Foto: picture-alliance/Wolfram Steinberg
Monumento incomum
Normalmente, monumentos celebram heróis de uma nação. O Memorial do Holocausto de Berlim é exatamente o oposto. Ele é, como afirmou o famoso escritor Martin Walser, em 2011, "o primeiro monumento construído por um povo em memória de seus crimes". A construção recebe diariamente milhares de pessoas e fica 24 por dia aberto ao público.

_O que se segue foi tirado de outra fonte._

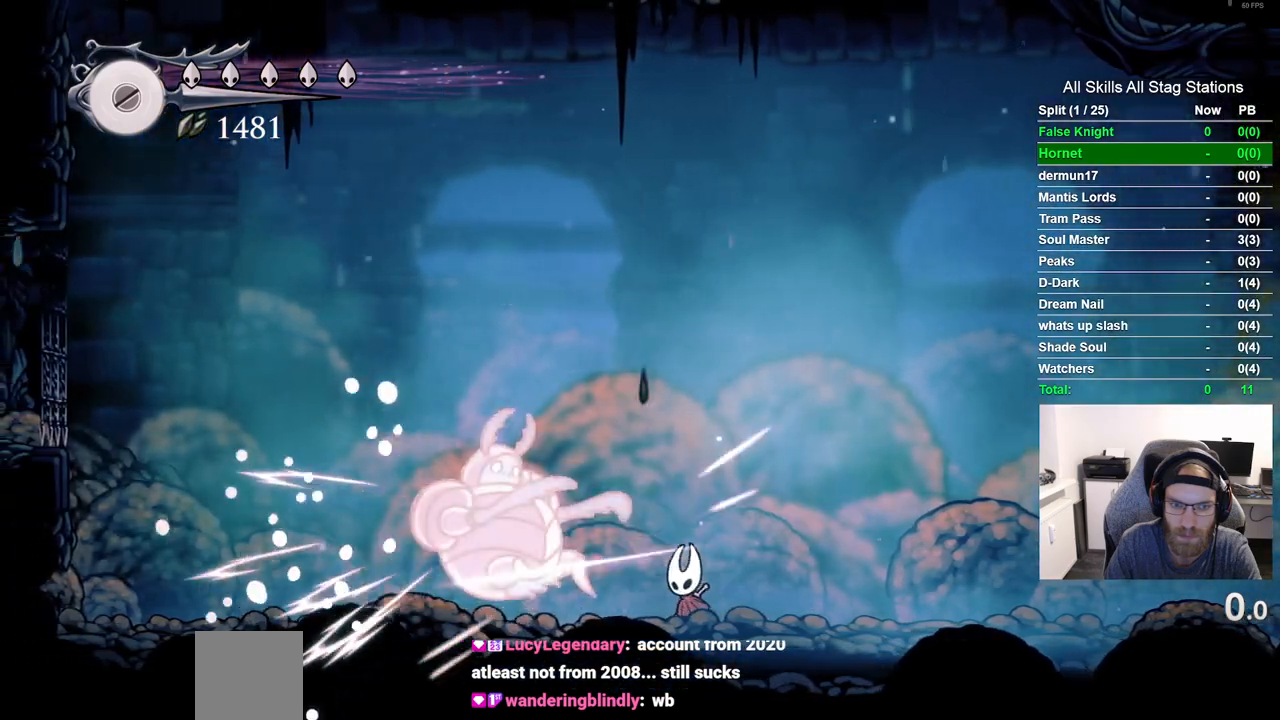
{"dt_ms": 500, "buttons": ["DPAD_RIGHT"], "left_stick": "center", "right_stick": "center", "events": [[150, "DPAD_LEFT", "down"], [183, "SQUARE", "down"], [267, "DPAD_LEFT", "up"], [300, "SQUARE", "up"], [450, "DPAD_RIGHT", "down"]]}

Foto: picture-alliance/dpa/W. Kumm
Obra de arte imponente
Durante a Segunda Guerra Mundial, os nazistas assassinaram seis milhões de judeus. O genocídio é considerado o maior crime da história. "É um enorme monumento. Ele faz juz ao crime que se destina a lembrar. E o mais incrível é que ele é uma obra de arte", disse Walser. Na foto, é possível ver, ao fundo, a Potsdamer Platz.
Foto: picture-alliance/dpa/S. Stache
Como um campo ondulado
Em meados de 1998, foi apresentado o modelo para o memorial nas proximidades do Portão de Brandemburgo. Antes, houve uma concorrência. Quatro projetos foram escolhidos. Entre eles, o de um campo repleto de blocos de concreto, do arquiteto americano Peter Eisenman. O então chanceler alemão, Helmut Kohl, achou a ideia a melhor e se empenhou pela sua construção.
Foto: picture-alliance/dpa
O nascimento da ideia
A ideia para o Memorial do Holocausto nasceu em 24 de agosto de 1988, durante um painel de discussão em Berlim Ocidental. A jornalista Lea Rosh reivindicou a construção de um memorial na cidade. Sem a dedicação dela, o monumento não existiria. Ela fez do projeto seu objetivo de vida. Na foto, Rosh faz um discurso durante a inauguração simbólica das obras do monumento, em janeiro de 2000.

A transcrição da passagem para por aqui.